As part of the assignment, you will explain how your approach can be packaged as an add-on or drop-in replacement so that a distribution could benefit from your work. You will also keep a keen eye on any constraints on software that is being controlled by systemd; if any assumptions or requirements crop up you will document those as part of your packaging description.

From systemd, you should be able to retrieve an up-to-date list, containing daemons that ought to run. The list would also mention for each daemon whether it should run at system boot, and this information is also kept up-to-date. Finally, the daemon will tell you whether a daemon is running at that time and so you have all the information to know whether your system is running well -- that is, if everything that ought to run is indeed running, and whether this will also be true after the next reboot.

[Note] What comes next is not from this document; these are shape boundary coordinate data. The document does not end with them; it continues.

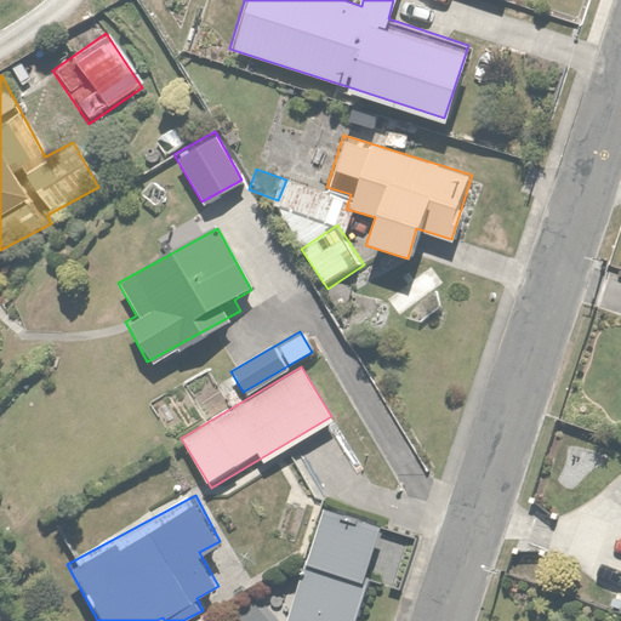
[(301,510),(281,502),(271,533),(290,540),(301,510)]
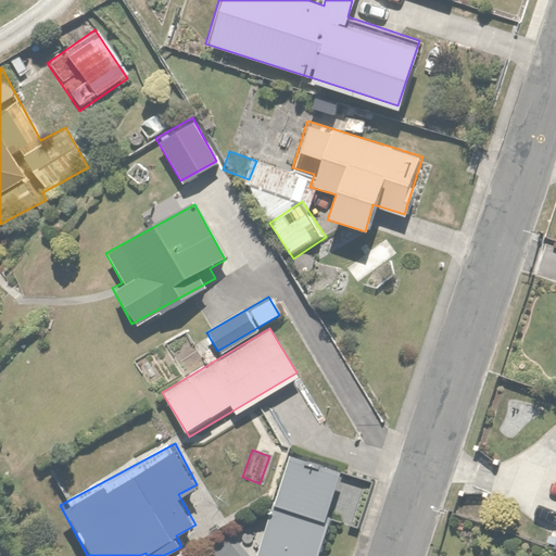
[(286,453),(272,503),(326,518),(340,468),(286,453)]
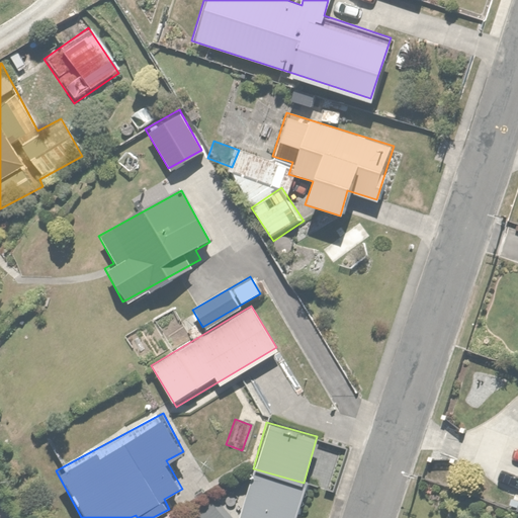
[(297,517),(307,489),(251,472),(236,517),(297,517)]
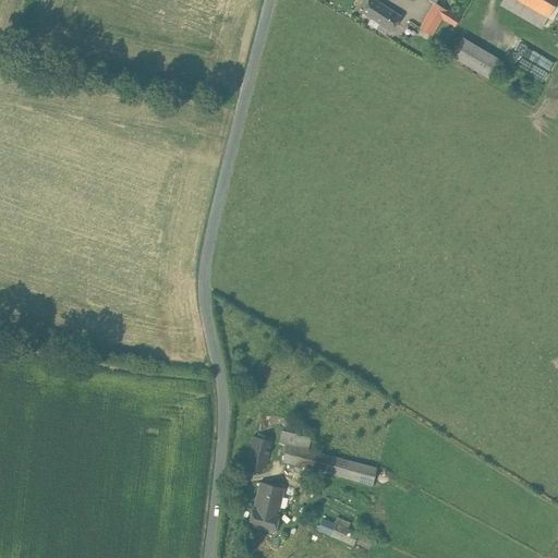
[(389,8),(375,0),(368,0),(361,13),(378,24),(389,8)]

Now, make the information available from systemd through an AgentX sub-agent (RFC 2741). This evades most of the SNMP protocol details, which can be handled in a "master agent" such as snmpd from the Net-SNMP package. Your sub-agent implements network services monitoring (RFC 2788) and will respond to inquiries to lookup the current status information of a daemon. In addition, it will detect changes in service status, and report these pro-actively through a so-called "SNMP trap".

The rest is easy. Any monitoring application (we might use Zabbix or Nagios in this assignment) can monitor SNMP. Moreover, it can be setup with templates that iterate over your tables. This yields the system's own idea of what should run, and whether it is indeed running. The exceptions (stopped even though it should boot automatically, and started while it is not in the autoboot sequence) can be put to good use to display monitoring information. Finally, traffic dumps can be exploited for drawing diagrams per service.

Research Questions

We are curious if the approach that we perceive is practical. We target both Debian and Redhat because they are sufficiently different to make your answer somewhat broadly ranging. We believe that standardisation and automation of monitoring can greatly aid its usefulness.

Please investigate experiences and reports of administrators, and evaluate the new system based on that. Do not forget to keep your own eyes open either -- what problems are you encountering, can they be remedied or are they show-stoppers? And, is there a need (and a possibility) to monitor more aspects without getting into application-specifics?